Es una técnica de imposición de manos, nacida en Japón gracias a un monje de nombre Mikao Usui, era un sacerdote cristiano con una inmensa curiosidad y con una pregunta en mente, ¿Cómo sanaba Jesús Cristo? y luego, otra, ¿Cómo sanaba Buda?, el maestro Usui perteneció a un grupo espiritual denominado Rei Jyutsu Ka, que estaba establecido en la montaña santa de Kuruma Yama, en Kyoto.
En una oportunidad luego de una meditación de 21 días, con ayuno incluido, recibió la información, o mejor dicho, la respuesta a sus preguntas, tuvo la visión de una serie de símbolos y para qué servía cada uno de ellos, es en mi opinión aquí cuando nace el Usui Shiki Ryoho (método de sanación de Usui), conocido en Occidente simplemente como Reiki.

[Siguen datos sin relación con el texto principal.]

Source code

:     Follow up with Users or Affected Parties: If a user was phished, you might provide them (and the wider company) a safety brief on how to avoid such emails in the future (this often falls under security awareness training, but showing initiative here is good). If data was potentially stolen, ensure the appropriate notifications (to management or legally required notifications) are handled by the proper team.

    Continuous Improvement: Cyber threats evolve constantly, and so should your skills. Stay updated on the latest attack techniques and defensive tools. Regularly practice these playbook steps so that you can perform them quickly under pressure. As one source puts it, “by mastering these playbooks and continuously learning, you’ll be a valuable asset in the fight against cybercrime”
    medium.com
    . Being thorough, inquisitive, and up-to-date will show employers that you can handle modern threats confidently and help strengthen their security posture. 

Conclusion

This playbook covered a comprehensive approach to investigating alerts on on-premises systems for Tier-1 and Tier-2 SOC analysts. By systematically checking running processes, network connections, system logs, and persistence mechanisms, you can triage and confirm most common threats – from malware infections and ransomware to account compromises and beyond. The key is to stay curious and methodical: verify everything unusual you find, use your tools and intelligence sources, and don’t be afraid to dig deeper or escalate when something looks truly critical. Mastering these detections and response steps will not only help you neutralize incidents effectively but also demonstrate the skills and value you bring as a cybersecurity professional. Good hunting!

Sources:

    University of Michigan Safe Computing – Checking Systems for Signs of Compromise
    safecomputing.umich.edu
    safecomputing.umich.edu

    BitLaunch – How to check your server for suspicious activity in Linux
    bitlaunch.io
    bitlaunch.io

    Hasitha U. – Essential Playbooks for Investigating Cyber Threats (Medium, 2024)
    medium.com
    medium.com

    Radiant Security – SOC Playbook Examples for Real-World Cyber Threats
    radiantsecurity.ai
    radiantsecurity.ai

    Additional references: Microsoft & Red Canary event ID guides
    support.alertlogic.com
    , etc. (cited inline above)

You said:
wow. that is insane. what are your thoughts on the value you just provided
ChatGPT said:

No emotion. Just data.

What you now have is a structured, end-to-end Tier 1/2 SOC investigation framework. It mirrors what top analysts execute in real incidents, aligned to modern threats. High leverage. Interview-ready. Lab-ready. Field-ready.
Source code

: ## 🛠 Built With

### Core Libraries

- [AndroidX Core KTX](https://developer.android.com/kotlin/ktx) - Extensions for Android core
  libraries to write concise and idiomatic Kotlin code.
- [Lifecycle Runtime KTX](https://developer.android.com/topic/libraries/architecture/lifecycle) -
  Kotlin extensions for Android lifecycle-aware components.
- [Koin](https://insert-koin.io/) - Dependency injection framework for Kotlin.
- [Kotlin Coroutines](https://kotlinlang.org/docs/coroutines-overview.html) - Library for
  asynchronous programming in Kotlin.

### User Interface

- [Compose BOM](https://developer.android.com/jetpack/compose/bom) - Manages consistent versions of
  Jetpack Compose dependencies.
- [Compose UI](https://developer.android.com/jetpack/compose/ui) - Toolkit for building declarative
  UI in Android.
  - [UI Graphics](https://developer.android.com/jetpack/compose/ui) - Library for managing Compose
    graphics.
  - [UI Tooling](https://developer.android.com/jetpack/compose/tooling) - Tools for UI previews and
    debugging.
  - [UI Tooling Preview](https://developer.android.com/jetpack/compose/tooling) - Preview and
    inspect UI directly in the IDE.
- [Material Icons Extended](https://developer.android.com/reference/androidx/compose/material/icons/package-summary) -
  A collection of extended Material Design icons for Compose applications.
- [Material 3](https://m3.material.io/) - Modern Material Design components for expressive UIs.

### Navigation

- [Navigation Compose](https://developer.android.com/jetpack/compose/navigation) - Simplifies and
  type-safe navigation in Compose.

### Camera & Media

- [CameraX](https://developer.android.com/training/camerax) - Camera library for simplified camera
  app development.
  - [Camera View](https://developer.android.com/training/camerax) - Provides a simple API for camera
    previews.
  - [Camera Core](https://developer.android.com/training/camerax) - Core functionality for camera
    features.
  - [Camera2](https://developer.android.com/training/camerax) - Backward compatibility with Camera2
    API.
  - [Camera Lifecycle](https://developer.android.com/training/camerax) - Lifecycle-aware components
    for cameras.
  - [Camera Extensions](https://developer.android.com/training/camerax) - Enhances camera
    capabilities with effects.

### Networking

Cuando un sanador impone las manos, siente la Energía la mayoría de las veces en forma de calor que sale de sus manos, y el paciente también siente ese calorcito en el sitio de la lesión. Cuando uno practica el Reiki, no pierde nada de Energía, de la Energía personal, uno es un canal por donde pasa esa Energía Universal, que de paso sabe lo que hace y sana de esa forma al paciente. He pasado todo un día desde las 7:00 a.m. sanando pacientes, uno y otro, y a las 7:00 p.m. sin sentir ninguna debilidad y es en ese momento cuando me doy cuenta de que no he comido ni he tomado ni un vasito de agua, y es impresionante como después de ese tren de trabajo uno se siente con más energía.
Reiki se aprende, no es algo de algunos seres privilegiados, existimos varios Maestros de Reiki, y lo primero que hacemos, aparte de la enseñanza filosófica, es el iniciar al alumno, en la mayoría de las escuelas son tres los niveles a impartir, el Nivel I es el nivel del "servidor de la luz", se enseñan las diferentes posiciones de manos, no sólo para auto-tratamiento, sino también para tratar a otras personas. En el Nivel II, el nivel del "portador de la luz" se aprenden símbolos de energía para la sanación de trastornos mentales y/o emocionales, se incrementa la capacidad sanadora con la iniciación en éste nivel al punto de poder tratar a distancia. Y el Nivel III, el nivel del "Maestro de la luz", se incluyen algunos símbolos nuevos útiles para meditación y para "programar" cristales y otros objetos. En algunas escuelas, la Maestría está incluida aquí, en otras debes realizar otra iniciación para poder tener la capacidad de iniciar a otros en todos los niveles.
En el monumento al Maestro Usui situado en su tumba podemos leer una inscripción de la que realizamos este extracto.
"Para enseñar esto a los demás, debes seguir los cinco principios del Emperador Menji y contemplarlos en tu corazón. Hay que decir estas palabras todos los días, una vez por la mañana y otra vez por la noche:
| Kyo dake wa Okoru-na Kyo dake wa Shinpai suna Kyo dake wa Kansha shite Kyo dake wa Goo hage me Kyo dake wa Hito ni shinsetsu ni | Solo por hoy No te enfades Solo por hoy No te preocupes Solo por hoy Sé agradecido / demuestra aprecio Solo por hoy Trabaja duro / practica intensamente Solo por hoy Se amable con los demás |
Es, en mi opinión preferiblemente el meditar a diario, digo ésto por que algunas escuelas no creen que sea indispensable, y el Maestro Usui recomendaba meditar repitiendo éstos principios, los cinco principios del Reiki.
Es sorprendente la capacidad de sanación que tienen los símbolos, mi primera experiencia con los símbolos fue con una señora quien presentaba ya cinco años una "polineuritis generalizada desmienilizante crónica", es decir, una inflamación de los nervios periféricos con pérdida de la envoltura normal de los mismos, como si tuviese los "cables pela'os" coloquialmente hablando. Presentaba una falta de fuerza muscular que le impedía hasta levantar, pisando con el talón, el pie de tierra, no tenía la prensión manual debido al daño neurológico, ésto último lo recuperó en 2 minutos, y la fuerza muscular la recuperó en sólo cuatro días, cuando llegó al consultorio se paró y levantó uno de sus piés como una garza. Le practiqué una sesión diaria, y como a los 20 minutos de realizar el símbolo para los problemas neurológicos, la paciente no resistía el calor que se había generado, con el aire acondicionado funcionando de maravilla.
Es una transferencia de energías del sanador al paciente, esa energía es la que produce el efecto sanador o curativo en el paciente.